4. Existe sempre, sobretudo dentro das fações com percentagens mais baixas nos estudos, quem afirme alto e bom som que as sondagens são pura ficção. Os valores relativos às supostas preferências do eleitorado seriam inventados para favorecer determinados setores políticos, associando-os a uma dinâmica de vitória e distorcendo a perceção dos cidadãos. Quando os votos são contados e o escrutínio não coincide com as previsões feitas a partir dos inquéritos das semanas anteriores à votação, o vencedor proclama o seu triunfo sobre as sondagens e as empresas que as realizam são acusadas de incompetência ou interferência deliberada no ato eleitoral. O mais correto será, porém, afastar o conspirativismo e admitir as limitações dos estudos de opinião, a começar pelo facto de muitos dos indivíduos contactados, por telefone ou presencialmente, pelos técnicos recusarem responder a quaisquer perguntas. As sondagens tornam-se mais falíveis em sufrágios com universos eleitorais reduzidos (regionais, autárquicas), onde qualquer pequena variação de última hora pode alterar o resultado final. Pelo que os sondadores afirmam, os inquéritos sobre preferências partidárias são cada vez menos previsões e mais “fotografias” de um determinado instante, de tal forma é dinâmica e mutável a realidade política. Verificam-se ainda particularidades no trabalho de cada empresa ou instituição que ausculta o sentir do povo, como a tendência das sondagens publicadas pelo grupo do Correio da Manhã para indicar uma maior fragmentação das intenções de voto ou a dificuldade de ICS e ISCTE em encontrar o eleitorado da Iniciativa Liberal (não há aqui nenhuma insinuação, até porque o fenómeno regista-se nos estudos divulgados na SIC e no Expresso desde o início do partido de Rui Rocha). Apesar destes obstáculos, os inquéritos de opinião são ainda o melhor e mais fiável instrumento disponível para analisar a evolução do pensamento dos portugueses.
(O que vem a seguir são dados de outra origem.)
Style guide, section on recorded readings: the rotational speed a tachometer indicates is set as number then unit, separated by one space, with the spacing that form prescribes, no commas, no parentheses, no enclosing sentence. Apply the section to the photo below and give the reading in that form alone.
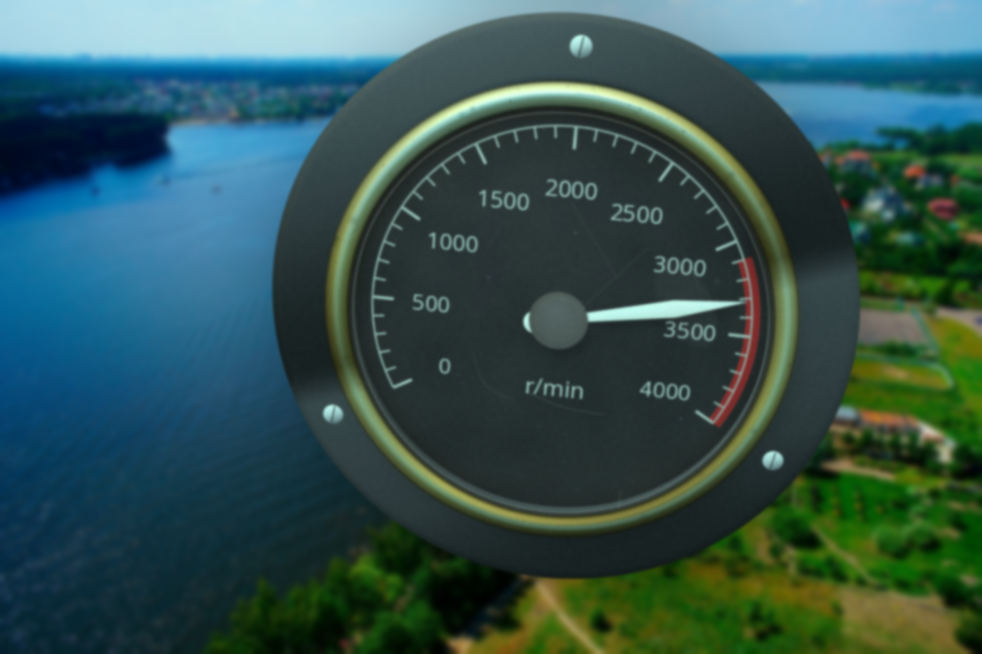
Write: 3300 rpm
5. As sondagens permitem ainda dividir os inquiridos em determinadas categorias e relacionar as suas caraterísticas com as orientações políticas manifestadas, de modo a avaliar até que ponto estas são influenciadas por fatores como género, rendimentos, origem geográfica, habilitações académicas, etc. Alguns estudos são bastante ricos em pormenores, tornando admissível a possibilidade de sabermos qual é o partido preferido dos bissexuais sportinguistas com colesterol alto. Existe, contudo, um elemento particularmente valorizado neste momento entre os indivíduos cujas opiniões são registadas nos trabalhos de campo: a idade. Essa variável parece até influenciar outros dados abordados, entre eles as qualificações e a prática religiosa. Num breve resumo, os jovens (no mundo das sondagens, as pessoas entre os 18 e os 35 anos) apoiam em grande número a direita, em particular o Chega e a Iniciativa Liberal, enquanto os partidos de esquerda, sobretudo o PS, recolhem mais votos entre os eleitores maiores de 65 anos. Trata-se de um cisma geracional aparentemente mais vincado que em eleições anteriores e a partir do qual muito se poderia especular acerca da história recente e dos fenómenos socioculturais atuais. De momento, serve apenas para salientar o valor das sondagens no aprofundamento do estudo do fenómeno político e na sinalização aos partidos dos nichos de mercado onde, numa época de fragmentação da sociedade em bolhas quase estanques, necessitam de investir em força.